When Abed arrived at the INS office for the December registration he hoped he would simply show proof that his application was pending and be released. Instead, he said, he was fingerprinted, photographed, strip-searched and interrogated. His ATM and credit card numbers were copied and he was held for three days and left to sleep on the floor in a room with about 100 other men. “It was terrible, just like a real criminal,” he said. “Like you killed somebody.”
He was moved twice, he said, first to Pasadena then to Lancaster. He said he was never told how long he would be held. When he was finally released, he was told to return with $1,500 in bond money, but when he brought the payment, the fee had been waived. The government’s unexpected largess brought Abed little comfort. He worries that the worst is yet to come. “I feel afraid, but I also feel that I must speak out,” he said. “As you can see from my experience, this war has done a lot of damage here already.”

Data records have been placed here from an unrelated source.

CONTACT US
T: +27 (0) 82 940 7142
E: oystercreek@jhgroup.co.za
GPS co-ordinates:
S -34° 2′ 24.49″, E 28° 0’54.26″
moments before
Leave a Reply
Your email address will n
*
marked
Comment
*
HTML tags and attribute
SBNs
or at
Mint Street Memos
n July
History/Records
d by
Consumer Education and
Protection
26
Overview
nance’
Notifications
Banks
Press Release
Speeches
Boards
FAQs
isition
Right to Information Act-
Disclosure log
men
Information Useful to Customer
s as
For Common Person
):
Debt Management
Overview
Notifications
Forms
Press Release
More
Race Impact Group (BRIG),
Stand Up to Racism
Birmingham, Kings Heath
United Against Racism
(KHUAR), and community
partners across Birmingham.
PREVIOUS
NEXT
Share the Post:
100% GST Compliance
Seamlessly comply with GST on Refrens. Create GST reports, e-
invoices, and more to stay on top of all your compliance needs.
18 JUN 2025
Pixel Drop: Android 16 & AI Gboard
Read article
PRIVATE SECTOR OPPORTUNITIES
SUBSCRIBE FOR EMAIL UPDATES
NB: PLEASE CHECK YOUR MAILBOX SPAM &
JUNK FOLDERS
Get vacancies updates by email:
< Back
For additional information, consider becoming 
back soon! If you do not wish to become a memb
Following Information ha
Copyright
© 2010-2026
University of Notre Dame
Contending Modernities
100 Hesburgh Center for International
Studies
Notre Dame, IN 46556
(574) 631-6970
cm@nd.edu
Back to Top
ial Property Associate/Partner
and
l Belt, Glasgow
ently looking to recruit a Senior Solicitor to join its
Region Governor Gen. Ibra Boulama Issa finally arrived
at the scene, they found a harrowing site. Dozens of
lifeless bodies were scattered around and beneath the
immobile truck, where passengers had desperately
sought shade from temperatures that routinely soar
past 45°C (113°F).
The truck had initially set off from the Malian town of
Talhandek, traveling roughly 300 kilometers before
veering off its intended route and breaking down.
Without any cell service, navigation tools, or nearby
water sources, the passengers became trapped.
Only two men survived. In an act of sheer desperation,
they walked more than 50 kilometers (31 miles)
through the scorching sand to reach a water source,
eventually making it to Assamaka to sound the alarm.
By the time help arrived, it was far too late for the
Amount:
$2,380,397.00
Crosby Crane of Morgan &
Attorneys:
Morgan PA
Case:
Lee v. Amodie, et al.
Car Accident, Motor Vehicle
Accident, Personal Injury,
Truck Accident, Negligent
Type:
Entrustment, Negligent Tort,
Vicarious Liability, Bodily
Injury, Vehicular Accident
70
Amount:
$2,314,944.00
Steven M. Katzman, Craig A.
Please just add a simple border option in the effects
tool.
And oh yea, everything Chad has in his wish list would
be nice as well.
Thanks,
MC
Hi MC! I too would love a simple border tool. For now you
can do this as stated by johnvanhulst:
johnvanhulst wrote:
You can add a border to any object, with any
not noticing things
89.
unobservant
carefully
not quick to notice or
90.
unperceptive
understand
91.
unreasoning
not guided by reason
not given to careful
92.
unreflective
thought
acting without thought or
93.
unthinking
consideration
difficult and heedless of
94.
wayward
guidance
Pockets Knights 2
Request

Abed’s story angers Al-Wardi. “This is a law-abiding, tax-paying, hard-working person who did everything the government told him to do,” she said. “It is incredible to me that we are treating people this way.” The last time the U.S. waged war on Iraq, Al-Wardi was 16, and that event shaped her life. She joined her parents and her younger brother at protests and decided to devote herself to immigration and war crimes law. These past few months, she said, have been a trial by fire in her short legal career. In addition to her clients, she is worried about her relatives in Iraq — nearly 100 of them live in Baghdad. “With all that’s been happening, I feel like I’ve gotten so old,” she said. “I used to think U.S. policies applied to everyone. I might not always agree with them, but at least everyone was subject to them in equal measure. Now I see that it’s not true. I’ve lost a lot of faith in the system.”